-- PROVIDED DATA follows --

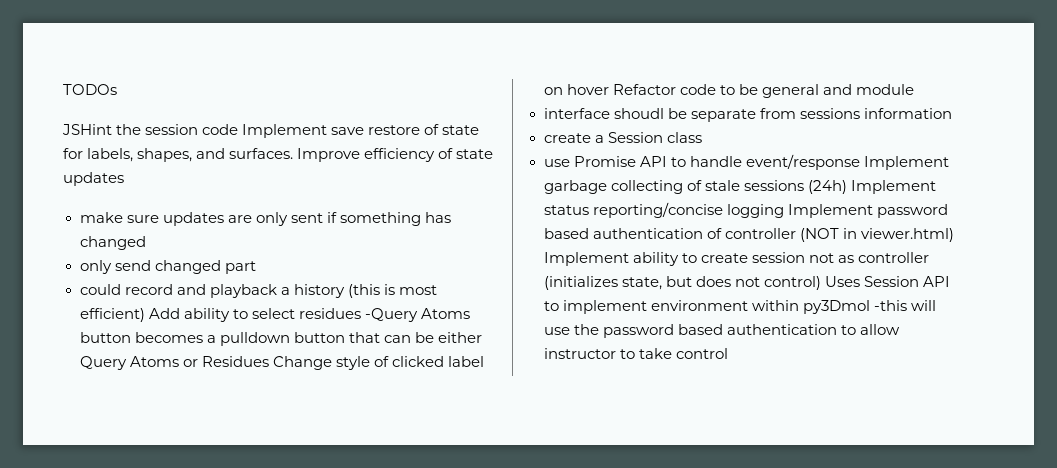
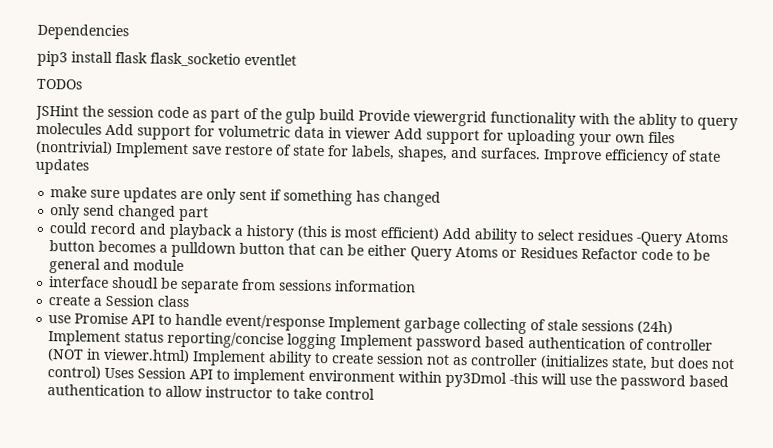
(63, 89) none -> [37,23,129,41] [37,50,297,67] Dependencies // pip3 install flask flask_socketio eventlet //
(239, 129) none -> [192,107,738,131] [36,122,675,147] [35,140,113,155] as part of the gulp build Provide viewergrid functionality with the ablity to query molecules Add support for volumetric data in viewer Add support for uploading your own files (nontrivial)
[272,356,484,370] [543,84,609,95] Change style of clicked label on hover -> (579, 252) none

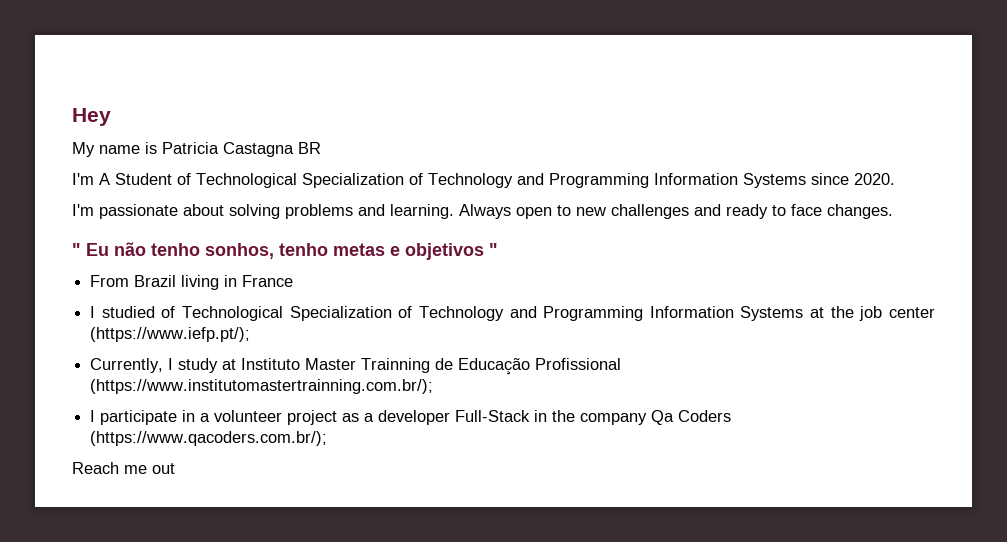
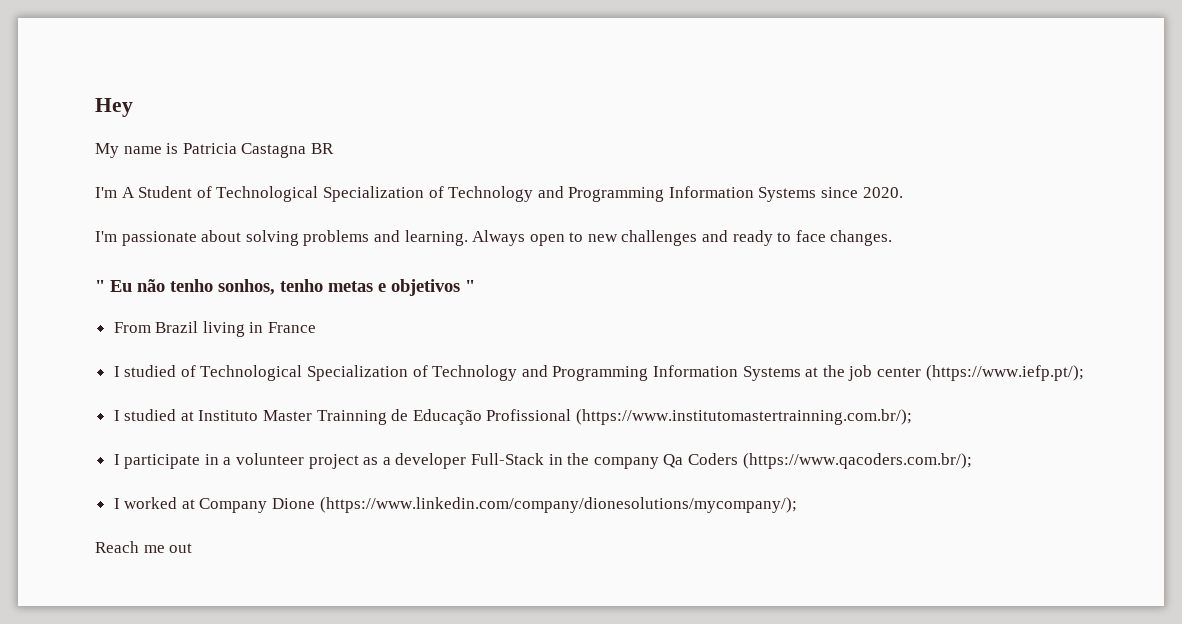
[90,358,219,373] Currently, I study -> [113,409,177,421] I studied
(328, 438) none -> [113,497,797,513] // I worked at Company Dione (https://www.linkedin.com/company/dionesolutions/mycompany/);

-- PROVIDED DATA concluded --

[YOUR ASSIGNMENT] When the line containing "[272,356,484,370] [543,84,609,95] Change" is reached, write out that line and each one after it exactly, ending with the last line of the records; pictures are not copied.

[RESULT FOR THIS EXERCISE]
[272,356,484,370] [543,84,609,95] Change style of clicked label on hover -> (579, 252) none

[90,358,219,373] Currently, I study -> [113,409,177,421] I studied
(328, 438) none -> [113,497,797,513] // I worked at Company Dione (https://www.linkedin.com/company/dionesolutions/mycompany/);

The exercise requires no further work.